CREATE TABLE hostname_table
(
id INT NOT NULL AUTO_INCREMENT,
hostname CHAR(65) NOT NULL,
interval_avg INT,
last_update DATETIME NOT NULL,
numb_updates INT,
PRIMARY KEY (id)
)
I have this table, and I import 500-600k rows of data into it. I do not check for duplicates when writing to the database, because I want to know how many duplicates of each host there is, and I also want to know the intervals between each update of said hostname.
Example values in hostname_table:
id hostname interval_avg last_update numb_updates
1 www.host.com 60 2012-04-25 20:22:21 1
2 www.hostname.com 10 2012-04-25 20:22:21 5
3 www.name.com NULL 2012-04-25 20:22:21 NULL
4 www.host.com NULL 2012-04-25 20:22:26 NULL
5 www.host.com NULL 2012-04-25 20:22:36 NULL
Example of what I want it to look like when I have cleaned it up:
id hostname interval_avg last_update numb_updates
1 www.host.com 25 2012-04-25 20:22:36 3
2 www.hostname.com 10 2012-04-25 20:22:21 5
3 www.name.com NULL 2012-04-25 20:22:21 NULL
With a huge database like this, I dont want to send too many queries to obtain this goal, but I believe 3 queries are the minimum for an operation like this(if I am wrong, please correct me). Each hour there will be ~500k new rows where ~50% or more will be duplicates, therefore its vital to get rid of those duplicates as efficiently as possible while still keeping a record of how many and how often the duplicates occured(hense the interval_avg and numb_update update).
This is a three step problem, and I was hoping the community here would give a helping hand.
So to summarize in pseudocode, I need help optimizing these queries;
- select all last_update and interval_avg values, get sum(numb_update), get count(duplicates) foreach hostname,
- update interval_avg in min(id), update numb_updates in min(id), update last_update in min(id) with the value from max(id),
- delete all duplicates except min(id)
SOLVED. I have optimized one part by 94%, and another part by ~97% over the course of a couple of days researching.
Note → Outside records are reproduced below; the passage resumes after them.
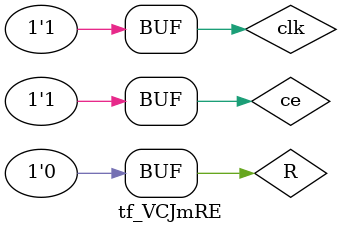
<source format=v>
`timescale 1ns / 1ps


module tf_VCJmRE;

	// Inputs
	reg ce;
	reg clk;
	reg R;

	// Outputs
	wire TC;
	wire CEO;
	wire [3:0] Q;

	// Instantiate the Unit Under Test (UUT)
	VCJmRE uut (
		.ce(ce), 
		.clk(clk), 
		.R(R), 
		.TC(TC), 
		.CEO(CEO), 
		.Q(Q)
	);

parameter Tclk=20; //Ïåðèîä ñèãíàëà ñèíõðîíèçàöèè 20 íñ
always begin clk=0; #(Tclk/2); clk=1; #(Tclk/2); end
parameter Tce=80; //Ïåðèîä ñèãíàëà ce 80 íñ
always begin ce=0; #(3*Tce/4); ce=1; #(1*Tce/4); end
initial begin // Initialize Inputs
clk = 0;
ce = 0;
R = 0; //Èñõîäíîå ñîñòîÿíèå âõîäîâ
#92; R = 1; //×åðåç 92 íñ 1
#5; R = 0; // ×åðåç 5 íñ 0
#111; R = 1; //×åðåç 111 íñ 1
#70; R = 0; // ×åðåç 70 íñ 0
end
      
endmodule


</source>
I truely hope this will help other searching for the same solutions. mySQL and large databases can be a big problem if you choose the wrong solution. (I changed the last_update column from DATETIME to INT(10), and I changed from a formated time to a timestamp as value in my final solution to be able to get the max(last_update) and min(last_update) values)
(Thanks to GolezTrol for helping with parts of the problem)